Many of us smoked for many, many years, some quit with the patch, some with gum, some with lozenges, and some with nothing. I fall into that last group, I didn't use anything but I got so sick that I HAD to quit smoking.
Be willing to commit and to understand that this is not easy but it is a very, very rewarding journey!
I am smoke free, and nicotine free. Went cold turkey because I failed whenever I tried NRT. I am addicted to nicotine, not to smoking, so that is what I needed to stop. I do use a lot of Mentos gum. Am I addicted to it....no, but it has helped a lot. And even if I am addicted to it, it isn't hurting me.

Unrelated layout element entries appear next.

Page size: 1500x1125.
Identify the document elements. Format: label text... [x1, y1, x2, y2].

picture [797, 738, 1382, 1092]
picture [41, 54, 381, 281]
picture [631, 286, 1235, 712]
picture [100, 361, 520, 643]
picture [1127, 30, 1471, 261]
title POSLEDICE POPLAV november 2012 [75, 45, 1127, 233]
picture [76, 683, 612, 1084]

I tried cold turkey several times and failed miserably. Like Connie, I just couldn't handle breaking the psychological and physical addictions simultaneously. Tried the patch and liked the delivery system and felt it kept me calm but unfortunately after a week or so, I started itching uncontrollably head to toe. Rather than cave, I tried the gum. However, though the instructions stress you should chew a piece every hour or two in the beginning, I knew that would risk my getting addicted to the gum. So, I only chew a few pieces a day (and not particularly at times I regularly smoked) just to take off the edge. That seems to have worked pretty well for me. I don't plan to continue using it for the recommended 12 weeks either...probably just another week or so. (I'm on week 4).
Just my 2 cents because ultimately, you need to find whatever works best for you and that may even be a combination of things. I also track the pieces and times I chew it.
I like clove flavored gum! It shakes up your mouth! 8~)
Beware of the gum; one of my former co-workers chewed Nicorette for 6 years after quitting smoking...just saying.
You'll learn what works best for you, we are all different, set your mind to it and just do it!